Una serie di attività da svolgere mi portano poi a vedere l’output: si parla di un flusso
di lavoro che mi porta ad un output, che può essere un prodotto o un servizio.
La tecnologia è un insieme di modalità che ci servono per trasformare un input in un
output, strumenti che possono aiutare l’attore a svolgere una serie di attività. La
tecnologia aiuta l’individuo a trasformare delle attività in un processo.
Con interdipendenza si intende una relazione di influenza tra due attività in qualsiasi
settore. Le interdipendenze possono essere classificate in tre macro classi: generiche,
di flusso e di costo. Con interdipendenza generica si intende una semplice condivisione
di risorse, sono le interdipendenze meno critiche che ci saranno sempre tra le attività.
Le interdipendenze di flusso sono relative ad un flusso di attività del ciclo di
trasformazione, quindi trasformazione di input in output di beni e servizi. Possono
essere sequenziali o reciproche: le sequenziali indicano tutte quelle relazioni di
influenza in cui l’output di un’attività diventa l’input dell’attività successiva, e sono
convergenti quando ci sono più attività che forniscono l’output all’altra attività, mentre
sono divergenti quando l’output di un’attività diventa input di più attività. Le
interdipendenze sono reciproche quando l’output dell’attività 2 diventa di nuovo input
dell’attività 1, quindi il processo si chiude. Capire l’importanza delle interdipendenze
mi serve per risolvere problemi organizzativi, come il coordinamento. Le
interdipendenze di costo riguardano lo svolgimento congiunto delle attività e sono
interdipendenze di scala, di raggio d’azione e di specializzazione: quelle di scala sono
legami che derivano dalle attività che, fatte insieme, producono dei vantaggi
economici (all’aumentare della scala di produzione diminuiscono i costi); quelle di
specializzazione sono dei legami tra attività simili, ma che hanno come effetto output
diversi; le interdipendenze di raggio di azione riguardano lo svolgimento di attività
insieme, anche se si tratta di attività diverse. Quest’ultimo è un concetto più generico
che non ha a che fare con l’affinità tecnica, ma affinità dal punto di vista economico o
strategico. Per le interdipendenze di costo non parliamo di attività che fanno parte
dello stesso flusso di lavoro.

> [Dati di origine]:

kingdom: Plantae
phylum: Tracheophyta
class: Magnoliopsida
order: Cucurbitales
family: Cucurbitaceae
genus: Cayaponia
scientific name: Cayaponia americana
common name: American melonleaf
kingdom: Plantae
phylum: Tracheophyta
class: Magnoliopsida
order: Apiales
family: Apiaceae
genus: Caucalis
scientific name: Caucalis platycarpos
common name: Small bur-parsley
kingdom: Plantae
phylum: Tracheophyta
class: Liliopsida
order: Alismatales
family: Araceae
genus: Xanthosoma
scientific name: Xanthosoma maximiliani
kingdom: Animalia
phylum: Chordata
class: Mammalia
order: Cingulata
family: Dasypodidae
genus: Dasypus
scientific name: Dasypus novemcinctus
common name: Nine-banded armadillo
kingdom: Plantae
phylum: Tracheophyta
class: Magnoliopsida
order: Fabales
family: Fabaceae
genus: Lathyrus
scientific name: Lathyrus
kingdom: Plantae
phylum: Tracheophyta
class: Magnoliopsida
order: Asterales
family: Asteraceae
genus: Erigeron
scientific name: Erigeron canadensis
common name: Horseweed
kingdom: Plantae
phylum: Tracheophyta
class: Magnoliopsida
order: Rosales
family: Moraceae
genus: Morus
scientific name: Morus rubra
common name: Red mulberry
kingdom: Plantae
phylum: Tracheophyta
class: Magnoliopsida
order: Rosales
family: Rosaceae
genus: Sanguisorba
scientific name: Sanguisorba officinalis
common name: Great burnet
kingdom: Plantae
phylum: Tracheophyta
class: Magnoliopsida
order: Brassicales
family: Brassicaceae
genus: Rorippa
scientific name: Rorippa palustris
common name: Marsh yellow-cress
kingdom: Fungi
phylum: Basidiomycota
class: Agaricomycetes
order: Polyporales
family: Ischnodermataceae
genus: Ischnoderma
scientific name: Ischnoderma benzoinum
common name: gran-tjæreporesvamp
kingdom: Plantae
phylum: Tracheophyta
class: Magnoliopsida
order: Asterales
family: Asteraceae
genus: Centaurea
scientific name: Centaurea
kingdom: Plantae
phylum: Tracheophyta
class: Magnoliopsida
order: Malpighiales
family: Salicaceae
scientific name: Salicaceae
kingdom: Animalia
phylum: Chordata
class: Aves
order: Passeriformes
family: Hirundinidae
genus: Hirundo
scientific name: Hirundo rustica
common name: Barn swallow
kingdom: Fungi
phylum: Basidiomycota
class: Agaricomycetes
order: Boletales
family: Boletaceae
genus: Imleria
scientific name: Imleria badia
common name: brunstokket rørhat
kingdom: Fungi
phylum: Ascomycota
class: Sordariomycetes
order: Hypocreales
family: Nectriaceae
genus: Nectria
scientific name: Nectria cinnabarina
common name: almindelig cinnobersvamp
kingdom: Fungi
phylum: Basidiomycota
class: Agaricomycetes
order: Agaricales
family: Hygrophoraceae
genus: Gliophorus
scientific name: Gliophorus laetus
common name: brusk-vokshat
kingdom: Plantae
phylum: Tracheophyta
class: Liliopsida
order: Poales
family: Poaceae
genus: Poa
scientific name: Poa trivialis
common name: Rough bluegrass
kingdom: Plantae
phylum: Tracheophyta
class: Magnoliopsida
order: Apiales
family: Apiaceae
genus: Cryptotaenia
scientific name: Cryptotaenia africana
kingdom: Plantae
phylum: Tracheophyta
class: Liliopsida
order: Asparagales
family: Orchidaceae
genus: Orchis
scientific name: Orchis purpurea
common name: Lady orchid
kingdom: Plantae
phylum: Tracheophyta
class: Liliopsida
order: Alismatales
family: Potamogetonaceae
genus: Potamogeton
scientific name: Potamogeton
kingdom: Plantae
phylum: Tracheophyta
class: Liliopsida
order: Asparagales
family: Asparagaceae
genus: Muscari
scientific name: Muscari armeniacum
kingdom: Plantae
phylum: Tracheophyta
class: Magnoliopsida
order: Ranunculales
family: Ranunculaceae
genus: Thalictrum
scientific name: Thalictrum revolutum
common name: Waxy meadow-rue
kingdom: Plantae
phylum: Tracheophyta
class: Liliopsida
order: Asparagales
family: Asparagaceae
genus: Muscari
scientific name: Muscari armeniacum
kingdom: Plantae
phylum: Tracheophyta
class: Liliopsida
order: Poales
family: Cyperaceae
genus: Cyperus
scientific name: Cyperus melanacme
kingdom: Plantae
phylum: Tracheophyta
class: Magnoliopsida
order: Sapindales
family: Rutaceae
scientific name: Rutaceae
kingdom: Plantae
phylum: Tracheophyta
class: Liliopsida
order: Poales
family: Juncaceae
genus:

> [Cosa devi fare]: Riscrivi il brano sulle interdipendenze tra "Una serie di attività da" e "tra le attività.", estremi inclusi, chiamando "strumentazione" ciò che il testo chiama "tecnologia". Per rispondere basati soltanto sul brano.

> [Risposta all'esercizio]:
Una serie di attività da svolgere mi portano poi a vedere l’output: si parla di un flusso
di lavoro che mi porta ad un output, che può essere un prodotto o un servizio.
La strumentazione è un insieme di modalità che ci servono per trasformare un input in un
output, strumenti che possono aiutare l’attore a svolgere una serie di attività. La
strumentazione aiuta l’individuo a trasformare delle attività in un processo.
Con interdipendenza si intende una relazione di influenza tra due attività in qualsiasi
settore. Le interdipendenze possono essere classificate in tre macro classi: generiche,
di flusso e di costo. Con interdipendenza generica si intende una semplice condivisione
di risorse, sono le interdipendenze meno critiche che ci saranno sempre tra le attività.